After retirement from service, all FR-1s were scrapped except for a few that continued to fly for testing purposes until April 1948, when the last airworthy FR-1 made its last flight en route to the Naval Air Technical Training Center at NAS Memphis in Memphis, Tennessee. This aircraft along with another FR-1 that had been retired to NAS Memphis were later given to the Mississippi State University, two Fireballs were lent to Lewis Institute of Technology in Romeoville, Illinois, as instructional airframes; the current whereabouts of these aircraft are unknown. One FR-1 (BuNo 39657) is now on display at the Planes of Fame Museum in Chino, California, and another Fireball (BuNo 39707) was initially given to the US Navy's airplane collection at the Smithsonian Institution before being placed on display at the San Diego Air and Space Museum, where it remained until it was destroyed by a fire in 1978.

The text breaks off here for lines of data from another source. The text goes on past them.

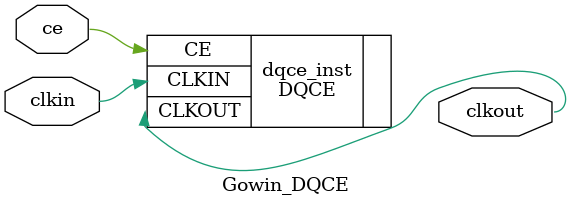
<source format=v>

module Gowin_DQCE (clkout, clkin, ce);

output clkout;
input clkin;
input ce;

DQCE dqce_inst (
    .CLKOUT(clkout),
    .CLKIN(clkin),
    .CE(ce)
);

endmodule //Gowin_DQCE

</source>
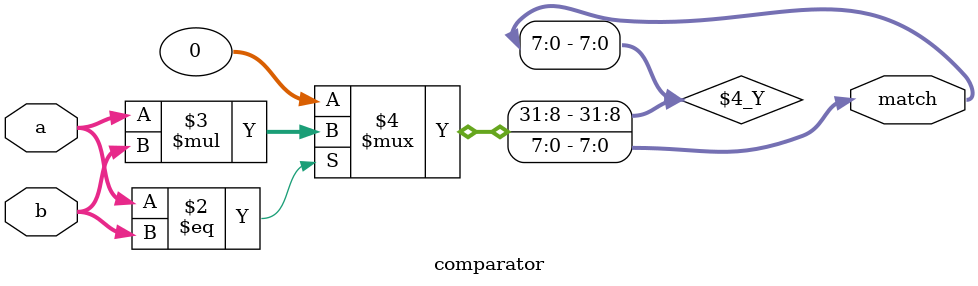
<source format=v>
module comparator #(parameter WIDTH = 4)(
    input  [WIDTH-1:0] a,
    input  [WIDTH-1:0] b,
    output reg [WIDTH*2-1:0] match
);

    always @(*) begin
        match = (a==b) ? a*b : 0;
    end

endmodule

</source>
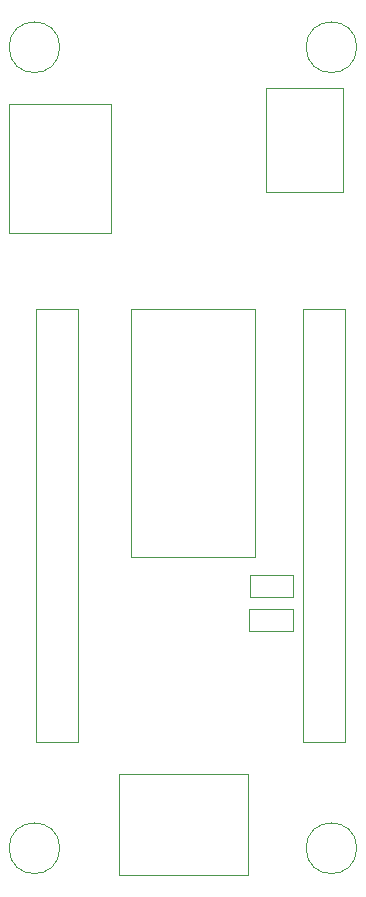
<source format=gbr>
%TF.GenerationSoftware,KiCad,Pcbnew,7.0.2-0*%
%TF.CreationDate,2023-12-19T13:36:21-05:00*%
%TF.ProjectId,Turbidity_v11,54757262-6964-4697-9479-5f7631312e6b,11*%
%TF.SameCoordinates,Original*%
%TF.FileFunction,Other,User*%
%FSLAX46Y46*%
G04 Gerber Fmt 4.6, Leading zero omitted, Abs format (unit mm)*
G04 Created by KiCad (PCBNEW 7.0.2-0) date 2023-12-19 13:36:21*
%MOMM*%
%LPD*%
G01*
G04 APERTURE LIST*
%ADD10C,0.050000*%
G04 APERTURE END LIST*
D10*
%TO.C,R1*%
X156901000Y-109535000D02*
X153201000Y-109535000D01*
X156901000Y-107635000D02*
X156901000Y-109535000D01*
X153201000Y-109535000D02*
X153201000Y-107635000D01*
X153201000Y-107635000D02*
X156901000Y-107635000D01*
%TO.C,REF\u002A\u002A*%
X137151000Y-127889000D02*
G75*
G03*
X137151000Y-127889000I-2150000J0D01*
G01*
%TO.C,IC1*%
X143213000Y-82200000D02*
X153713000Y-82200000D01*
X143213000Y-103220000D02*
X143213000Y-82200000D01*
X153713000Y-82200000D02*
X153713000Y-103220000D01*
X153713000Y-103220000D02*
X143213000Y-103220000D01*
%TO.C,J4*%
X157712000Y-82274000D02*
X161262000Y-82274000D01*
X157712000Y-118874000D02*
X157712000Y-82274000D01*
X161262000Y-82274000D02*
X161262000Y-118874000D01*
X161262000Y-118874000D02*
X157712000Y-118874000D01*
%TO.C,REF\u002A\u002A*%
X162297000Y-60071000D02*
G75*
G03*
X162297000Y-60071000I-2150000J0D01*
G01*
%TO.C,J3*%
X132860000Y-75808000D02*
X141460000Y-75808000D01*
X141460000Y-75808000D02*
X141460000Y-64908000D01*
X132860000Y-64908000D02*
X132860000Y-75808000D01*
X141460000Y-64908000D02*
X132860000Y-64908000D01*
%TO.C,J1*%
X161161800Y-63521600D02*
X154601800Y-63521600D01*
X154601800Y-63521600D02*
X154601800Y-72321600D01*
X161161800Y-72321600D02*
X161161800Y-63521600D01*
X154601800Y-72321600D02*
X161161800Y-72321600D01*
%TO.C,REF\u002A\u002A*%
X137151000Y-60071000D02*
G75*
G03*
X137151000Y-60071000I-2150000J0D01*
G01*
%TO.C,J2*%
X153074800Y-130182400D02*
X153074800Y-121582400D01*
X153074800Y-121582400D02*
X142174800Y-121582400D01*
X142174800Y-130182400D02*
X153074800Y-130182400D01*
X142174800Y-121582400D02*
X142174800Y-130182400D01*
%TO.C,R2*%
X156933000Y-106614000D02*
X153233000Y-106614000D01*
X156933000Y-104714000D02*
X156933000Y-106614000D01*
X153233000Y-106614000D02*
X153233000Y-104714000D01*
X153233000Y-104714000D02*
X156933000Y-104714000D01*
%TO.C,J5*%
X135106000Y-82274000D02*
X138656000Y-82274000D01*
X135106000Y-118874000D02*
X135106000Y-82274000D01*
X138656000Y-82274000D02*
X138656000Y-118874000D01*
X138656000Y-118874000D02*
X135106000Y-118874000D01*
%TO.C,REF\u002A\u002A*%
X162297000Y-127889000D02*
G75*
G03*
X162297000Y-127889000I-2150000J0D01*
G01*
%TD*%
M02*

</source>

The TR-1 half-scale mockup of the FR-1 (nicknamed "Winged Victory") at the San Diego Tournament of Roses Parade on January 1, 1946 (courtesy of Secret Projects forum).

As a side note, Ryan built a half-scale wooden model of the FR-1 Fireball, called TR-1 (Tournament of Roses, Model 1) by the company, that was used as a float for the Tournament of Roses Parade in San Diego on New Year's Day 1946. The float, which was nicknamed "Winged Victory" (a virtual pun on the Winged Victory of Samothrace, a Hellenistic sculpture of the Greek victory goddess Nike standing on a warship's bow found on the Greek island of Samothrace in the 1860s), received sponsorship from the San Diego city and county governments and as well as the San Diego-California Club and Junior Chamber of Commerce.  

References:

Friedman, N., 2016. Fighters over the Fleet: Naval Air Defence from Biplanes to the Cold War. Barnsley, UK: Seaforth Publishing.

Ginter, S., 1995. Ryan FR-1 Fireball and XF2R-1 Darkshark (Naval Fighters Number 28). Simi Valley, CA: Ginter Books.

McDowell, E., 1995. FR-1 Fireball (Mini in action number 5). Carrollton, TX: Squadron/Signal Publications.

Wagner, R., 2004. American Combat Planes of the 20th Century: A Comprehensive Reference. Reno, Nevada: Jack Bacon & Co. ISBN 0-930083-17-2.